Des symptômes qui correspondent à ceux d’une commotion cérébrale, mais qui étaient jusqu’alors inconnus du judoka. "On ne peut pas faire la moindre activité physique. Même monter un escalier me donnait des vertiges et cela, durant plus de 15 jours. Il y a une semaine encore, monter les escaliers chez moi me faisait mal. Je n'étais pas capable de m’occuper de mon fils non plus. Vous vous rendez compte ! Je n’étais même pas capable de m’occuper de mon fils."

Avertir et lever un tabou

S'il prend la parole aujourd'hui, ce n'est pas pour qu'on s'apitoie sur son sort, mais pour alerter. Lui, le kiné qui, non conscient de ce qui lui arrivait, voulait repartir au combat le plus vite possible. "Aujourd’hui, la peur est évacuée, parce que j’ai pu en discuter avec des personnes qui ont l’habitude de prendre en charge des commotionnés. J’ai vu un psychologue. C’est pour cela aussi que je prends la parole. C’est pour partager mon expérience pour éviter que des personnes qui vivent cela se sentent seules. On a tendance à minimiser les commotions en disant ce n'est rien, c’est juste un coup sur la tête", raconte Axel Clerget.

Il décrit aussi comment ses proches ont réagi lorsqu’il leur a dit qu’il souffrait d’une commotion : "J'ai beaucoup entendu : 'ah, tu as fait une commotion, ça va alors, j’ai cru que tu t’étais blessé !' Il faut vraiment arrêter que cela soit tabou. Il faut en parler. Dire que c’est difficile, expliquer les symptômes", ajoute-t-il.

"Si vous voyez quelqu’un prendre un coup mais vouloir repartir combattre, empêchez-le ! "

Axel Clerget

à franceinfo

Cinq semaines après le choc, Axel Clerget commence enfin à aller mieux.
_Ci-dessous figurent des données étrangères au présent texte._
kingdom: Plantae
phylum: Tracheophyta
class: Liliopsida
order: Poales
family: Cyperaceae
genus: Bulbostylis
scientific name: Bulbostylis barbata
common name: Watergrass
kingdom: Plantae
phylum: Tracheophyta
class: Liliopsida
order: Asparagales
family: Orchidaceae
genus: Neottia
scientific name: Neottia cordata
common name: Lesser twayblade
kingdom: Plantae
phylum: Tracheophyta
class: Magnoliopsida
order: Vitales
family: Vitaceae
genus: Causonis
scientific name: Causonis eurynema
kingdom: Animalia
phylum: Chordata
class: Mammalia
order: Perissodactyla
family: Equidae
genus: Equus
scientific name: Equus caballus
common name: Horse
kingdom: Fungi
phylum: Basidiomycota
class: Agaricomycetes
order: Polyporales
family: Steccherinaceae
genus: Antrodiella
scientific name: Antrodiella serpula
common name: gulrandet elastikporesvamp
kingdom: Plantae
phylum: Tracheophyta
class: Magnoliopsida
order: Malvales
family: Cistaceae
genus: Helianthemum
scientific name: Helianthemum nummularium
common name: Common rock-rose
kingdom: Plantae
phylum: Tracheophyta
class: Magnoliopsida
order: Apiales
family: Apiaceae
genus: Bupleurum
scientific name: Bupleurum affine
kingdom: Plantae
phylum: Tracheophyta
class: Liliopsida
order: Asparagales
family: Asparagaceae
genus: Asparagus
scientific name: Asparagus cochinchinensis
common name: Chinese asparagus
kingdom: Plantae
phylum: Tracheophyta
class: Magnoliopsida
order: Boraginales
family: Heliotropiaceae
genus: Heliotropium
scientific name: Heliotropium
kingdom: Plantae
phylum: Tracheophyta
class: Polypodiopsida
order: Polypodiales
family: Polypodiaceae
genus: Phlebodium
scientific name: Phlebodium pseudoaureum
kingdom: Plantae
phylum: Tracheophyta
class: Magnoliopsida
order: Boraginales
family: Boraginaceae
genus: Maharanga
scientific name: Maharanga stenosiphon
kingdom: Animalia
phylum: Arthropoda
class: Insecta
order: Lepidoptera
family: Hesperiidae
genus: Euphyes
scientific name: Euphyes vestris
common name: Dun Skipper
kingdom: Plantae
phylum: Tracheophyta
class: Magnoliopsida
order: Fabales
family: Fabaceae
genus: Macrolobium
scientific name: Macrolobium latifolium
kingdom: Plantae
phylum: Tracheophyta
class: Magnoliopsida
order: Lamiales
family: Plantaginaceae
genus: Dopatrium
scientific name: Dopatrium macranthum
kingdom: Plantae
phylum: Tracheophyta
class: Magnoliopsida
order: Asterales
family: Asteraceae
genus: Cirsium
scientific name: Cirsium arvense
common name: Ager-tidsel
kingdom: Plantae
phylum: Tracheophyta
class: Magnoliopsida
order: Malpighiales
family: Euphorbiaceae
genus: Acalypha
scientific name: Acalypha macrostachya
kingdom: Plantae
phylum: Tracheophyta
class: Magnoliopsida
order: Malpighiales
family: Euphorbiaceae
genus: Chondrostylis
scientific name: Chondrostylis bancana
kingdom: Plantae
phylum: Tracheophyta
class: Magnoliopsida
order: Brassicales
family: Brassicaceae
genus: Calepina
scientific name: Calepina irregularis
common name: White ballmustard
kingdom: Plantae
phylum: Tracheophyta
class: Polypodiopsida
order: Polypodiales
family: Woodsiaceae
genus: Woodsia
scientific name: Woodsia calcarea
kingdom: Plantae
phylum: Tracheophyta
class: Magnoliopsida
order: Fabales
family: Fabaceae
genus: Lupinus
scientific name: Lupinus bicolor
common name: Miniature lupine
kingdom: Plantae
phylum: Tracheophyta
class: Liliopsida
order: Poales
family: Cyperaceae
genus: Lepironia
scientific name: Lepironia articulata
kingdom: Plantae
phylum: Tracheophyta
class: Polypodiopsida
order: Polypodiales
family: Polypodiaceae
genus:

Toujours suivi par un neurologue, le réputé professeur Chermann, le protocole de reprise est enclenché. Il a pu refaire du vélo à bonne intensité et même 15 minutes de musculation. Il se remet à rêver des Jeux de Tokyo, cet été, conscient tout de même d’avoir eu la chance d’être très bien entouré dans cette épreuve. Aujourd’hui, il a intégré la commission médicale de la Fédération française de judo pour développer la prévention.